-- Source data follows --
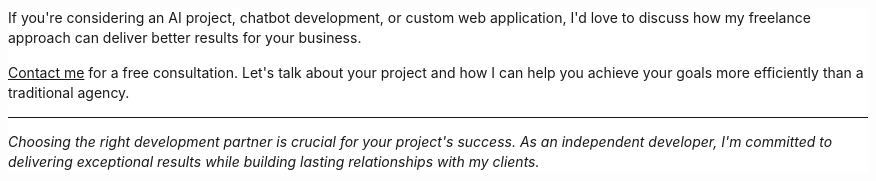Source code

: If you're considering an AI project, chatbot development, or custom web application, I'd love to discuss how my freelance approach can deliver better results for your business.

[Contact me](/contact) for a free consultation. Let's talk about your project and how I can help you achieve your goals more efficiently than a traditional agency.

---

*Choosing the right development partner is crucial for your project's success. As an independent developer, I'm committed to delivering exceptional results while building lasting relationships with my clients.*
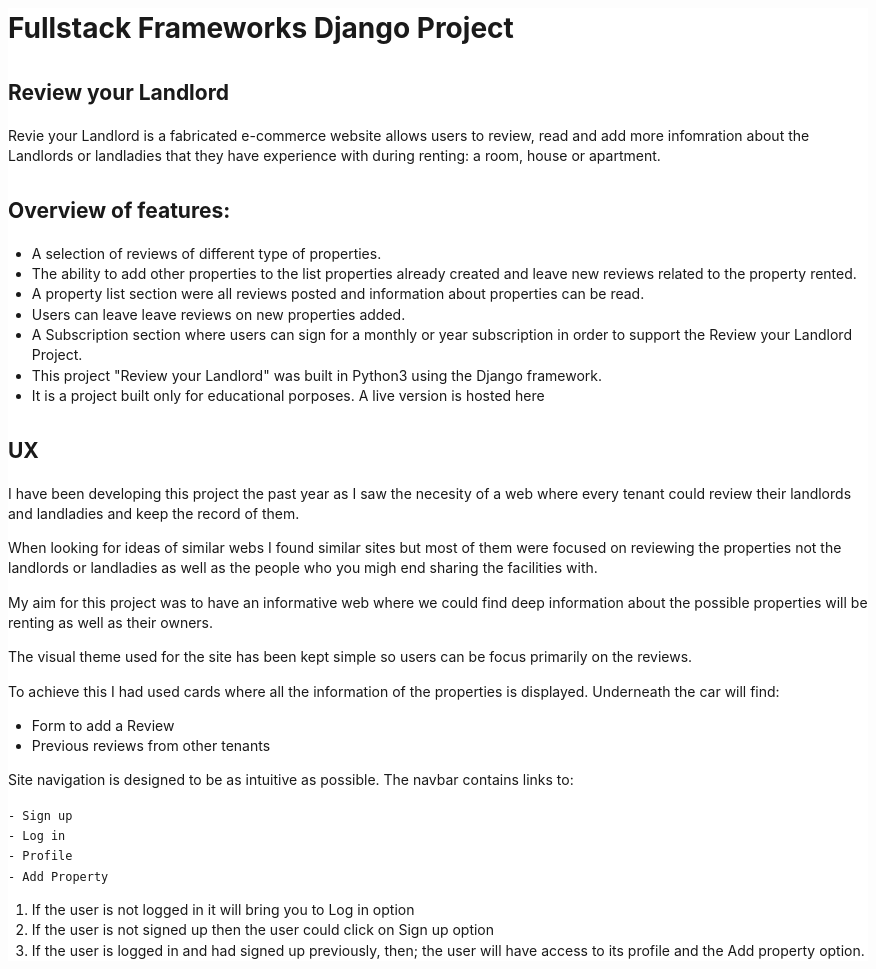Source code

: #  Fullstack Frameworks Django Project

## Review your Landlord

Revie your Landlord is a fabricated e-commerce website allows users to review, read and add more infomration about the Landlords or landladies that
they have experience with during renting: a room, house or apartment.

## Overview of features:

- A selection of reviews of different type of properties.
- The ability to add other properties to the list properties already created and leave new reviews related to the property rented.
- A property list section were all reviews posted and information about properties can be read.
- Users can leave leave reviews on new properties added.
- A Subscription section where users can sign for a monthly or year subscription in order to support the Review your Landlord Project.
- This project "Review your Landlord"  was built in Python3 using the Django framework.
- It is a project built only for educational porposes.
A live version is hosted here

## UX

I have been developing this project the past year as I saw the necesity of a web where every tenant could review their landlords and landladies and keep the record of them.

When looking for ideas of similar webs I found similar sites but most of them were focused on reviewing the properties not the landlords or landladies as well as the people who you migh end sharing the facilities with.

My aim for this project was to have an informative web where we could find deep information about the possible properties will be renting as well as their owners.



The visual theme used for the site has been kept simple so users can be focus primarily on the reviews.

To achieve this I had used cards where all the information of the properties is displayed.  Underneath the car will find:

- Form to add a Review
- Previous reviews from other tenants

Site navigation is designed to be as intuitive as possible. The navbar contains links to:

    - Sign up
    - Log in
    - Profile
    - Add Property
    
1. If the user is not logged in it will bring you to Log in option
2. If the user is not signed up then the user could click on Sign up option
3. If the user is logged in and had signed up previously, then; the user will have access to its profile and the Add property option.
-- Source data concluded --
__Task details__:
Reproduce the lines above, beginning at the line with "## Review your Landlord" and stopping after the line with "- The ability", exactly as they are.

__Result of the task__:
## Review your Landlord

Revie your Landlord is a fabricated e-commerce website allows users to review, read and add more infomration about the Landlords or landladies that
they have experience with during renting: a room, house or apartment.

## Overview of features:

- A selection of reviews of different type of properties.
- The ability to add other properties to the list properties already created and leave new reviews related to the property rented.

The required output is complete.